Tapi, menurut Wakil Kepala Kejaksaan Tinggi, Untung Udji Santoso, SH, fokus penyelidikan masih sebatas pengumpulan data sejauhmana ada unsure KKN-nya. “Setelah itu baru ada tersangkanya,” kata Untung.
Menurut Wakil Ketua Komisi IV DPR-RI, bidang perhubungan dan pembangunan, Drs. Massardy Kaphat, selama ini kasus serupa kerap terjadi tapi tak jelas juntrungannya.
Ia meminta jaksa jangan mau disuap. Ketua PDI di Pontianak ini juga meminta agar Gandi yang diduga otak penyelundupan diperiksa.
“Kalau perlu, izin PT Sangkar Mas miliknya dicabut saja, karena aktivitasnya merugikan masyarakat,” kata Kaphat kepada GAMMA.

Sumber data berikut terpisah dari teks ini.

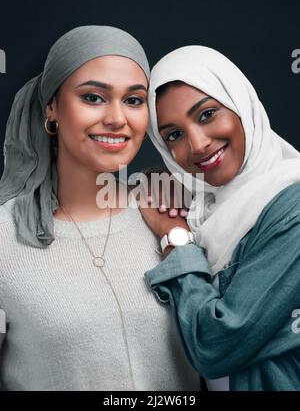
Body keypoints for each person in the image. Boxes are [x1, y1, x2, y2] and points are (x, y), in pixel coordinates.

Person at [0, 27, 200, 391]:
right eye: (93, 97)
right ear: (53, 107)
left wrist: (178, 238)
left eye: (134, 100)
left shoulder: (174, 211)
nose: (117, 119)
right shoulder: (3, 237)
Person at [142, 45, 300, 391]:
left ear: (241, 105)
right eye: (174, 135)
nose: (197, 144)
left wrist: (175, 239)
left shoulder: (293, 209)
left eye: (207, 114)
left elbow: (215, 345)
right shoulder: (203, 212)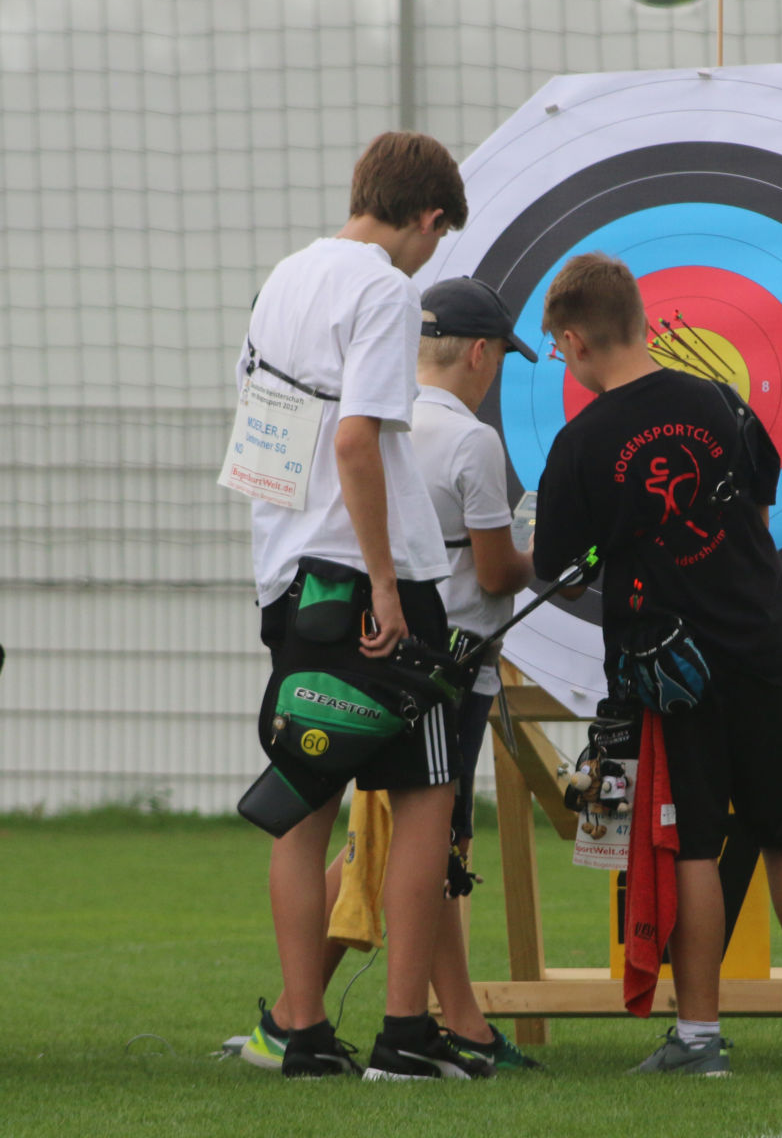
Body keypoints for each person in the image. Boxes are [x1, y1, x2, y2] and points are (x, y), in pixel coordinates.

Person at [531, 252, 782, 1075]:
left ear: (576, 341)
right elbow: (759, 507)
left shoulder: (580, 442)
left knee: (694, 843)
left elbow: (558, 568)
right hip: (763, 643)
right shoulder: (722, 401)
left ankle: (700, 1039)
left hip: (672, 671)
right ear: (641, 321)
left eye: (561, 350)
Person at [234, 130, 494, 1082]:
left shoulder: (286, 276)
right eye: (439, 236)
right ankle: (404, 1034)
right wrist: (386, 583)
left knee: (306, 792)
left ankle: (302, 1031)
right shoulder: (385, 290)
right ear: (426, 218)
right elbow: (355, 442)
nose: (431, 255)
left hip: (291, 574)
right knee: (427, 797)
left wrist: (288, 561)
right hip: (371, 578)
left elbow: (265, 432)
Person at [409, 275, 540, 1067]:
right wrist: (541, 552)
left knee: (393, 841)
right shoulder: (471, 441)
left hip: (390, 661)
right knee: (427, 847)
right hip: (453, 672)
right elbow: (496, 574)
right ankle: (462, 1028)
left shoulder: (386, 420)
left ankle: (296, 1011)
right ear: (481, 354)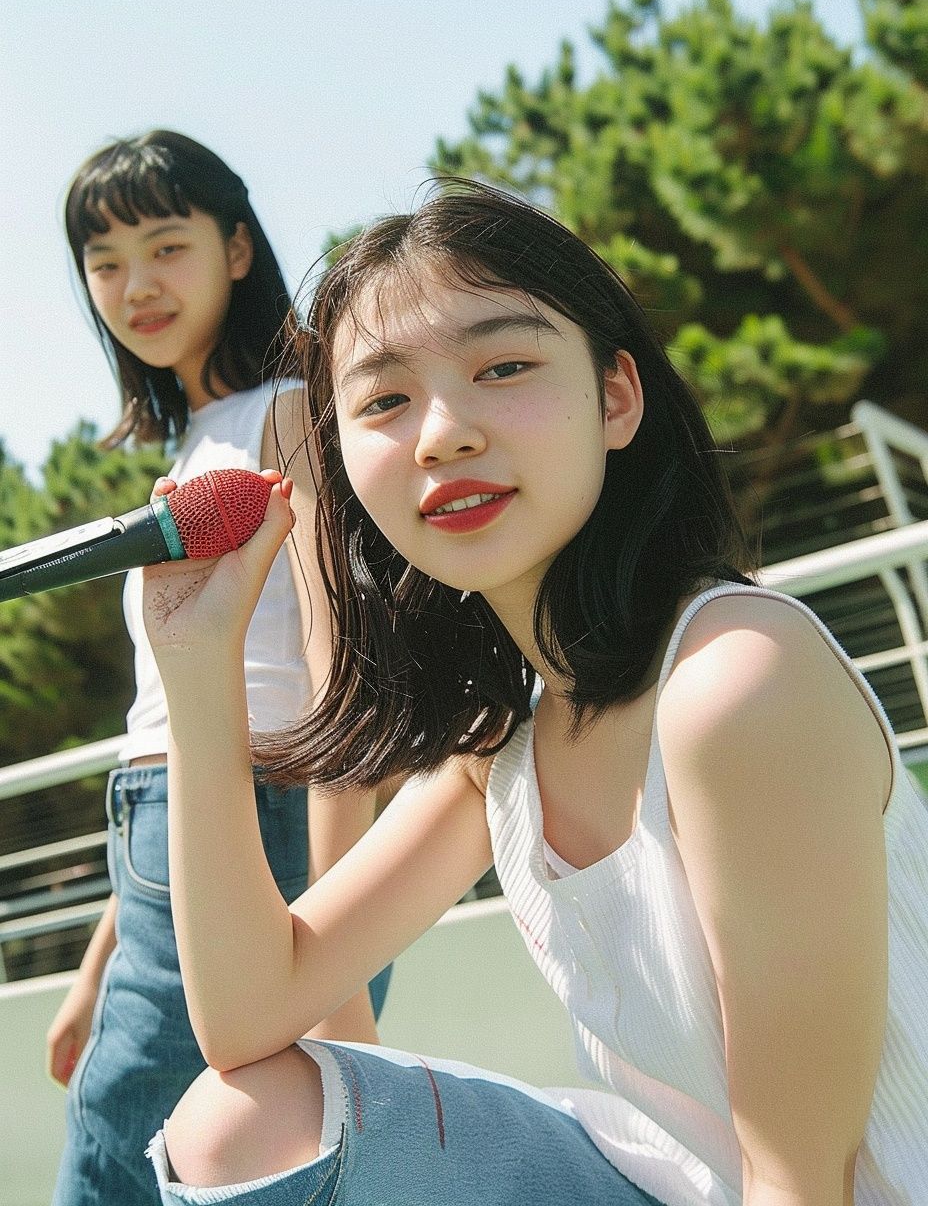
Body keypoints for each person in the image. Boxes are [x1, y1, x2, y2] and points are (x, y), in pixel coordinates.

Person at [143, 182, 926, 1205]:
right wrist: (198, 663)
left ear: (616, 397)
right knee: (241, 1119)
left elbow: (798, 1176)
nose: (442, 434)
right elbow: (249, 1014)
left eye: (502, 366)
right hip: (665, 1183)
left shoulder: (733, 682)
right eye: (383, 400)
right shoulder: (506, 742)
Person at [45, 130, 392, 1205]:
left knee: (123, 1147)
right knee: (226, 1147)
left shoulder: (286, 414)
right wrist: (97, 970)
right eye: (105, 262)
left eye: (166, 245)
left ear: (237, 248)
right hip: (178, 825)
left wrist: (341, 915)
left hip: (270, 813)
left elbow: (340, 671)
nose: (136, 285)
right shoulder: (195, 446)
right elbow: (168, 720)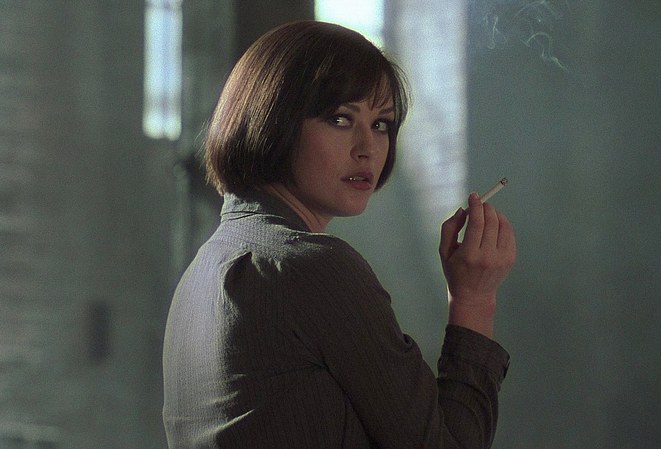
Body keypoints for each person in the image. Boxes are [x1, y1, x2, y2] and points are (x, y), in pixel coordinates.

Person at [162, 20, 516, 449]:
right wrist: (474, 299)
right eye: (341, 119)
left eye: (381, 124)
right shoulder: (312, 268)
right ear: (274, 122)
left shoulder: (202, 273)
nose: (368, 148)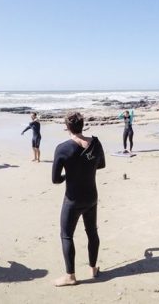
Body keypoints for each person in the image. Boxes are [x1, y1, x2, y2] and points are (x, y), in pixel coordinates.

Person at [52, 112, 105, 286]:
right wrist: (86, 168)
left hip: (73, 199)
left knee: (66, 236)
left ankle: (70, 276)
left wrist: (69, 175)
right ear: (83, 125)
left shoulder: (63, 148)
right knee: (92, 232)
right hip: (91, 196)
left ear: (67, 127)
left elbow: (55, 179)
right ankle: (93, 268)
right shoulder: (96, 144)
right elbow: (101, 164)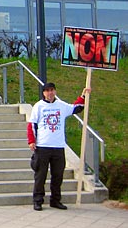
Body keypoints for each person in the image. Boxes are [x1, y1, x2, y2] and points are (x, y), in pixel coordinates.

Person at [27, 82, 90, 211]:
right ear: (43, 93)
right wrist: (31, 141)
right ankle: (38, 200)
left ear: (55, 91)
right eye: (47, 91)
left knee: (58, 176)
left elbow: (76, 108)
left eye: (52, 90)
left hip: (58, 147)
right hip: (42, 146)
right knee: (40, 176)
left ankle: (55, 200)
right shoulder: (38, 106)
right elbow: (32, 124)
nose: (50, 93)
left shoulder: (61, 105)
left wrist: (83, 96)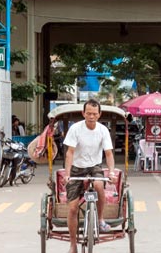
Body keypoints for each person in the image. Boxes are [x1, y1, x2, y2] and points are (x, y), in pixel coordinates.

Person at [63, 99, 116, 253]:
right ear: (83, 113)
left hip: (95, 167)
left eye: (94, 113)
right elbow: (70, 153)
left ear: (99, 115)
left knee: (99, 184)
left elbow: (108, 153)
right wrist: (67, 174)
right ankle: (73, 244)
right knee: (72, 208)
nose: (91, 116)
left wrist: (111, 172)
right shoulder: (75, 129)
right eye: (88, 113)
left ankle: (100, 219)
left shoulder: (103, 130)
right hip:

Gandi enggan berkomentar panjang. “Saya pusing, itu bukan urusan saya, tolong jangan ganggu saya,” katanya, seperti dikutip Equator, sebuah media lokal di Pontianak.
Polda membantah keterlibatan Polri. “PT Brata tak tahu menahu soal pengiriman kayu tersebut,” kata Suhadi.
Bila tak ada “main mata” antara petugas dan mereka yang terlibat, yang terbukti melanggar pasal 102 UU nomor 10 Tahun 1995 bisa diancam dengan hukuman delapan tahun penjara dan denda Rp 500 juta.
Jangan main tangkap-lepas, seperti selama ini, dong.

○Terbit di Majalah GAMMA nomor 12 Tahun II 10-16 Mei 2000, hal 34.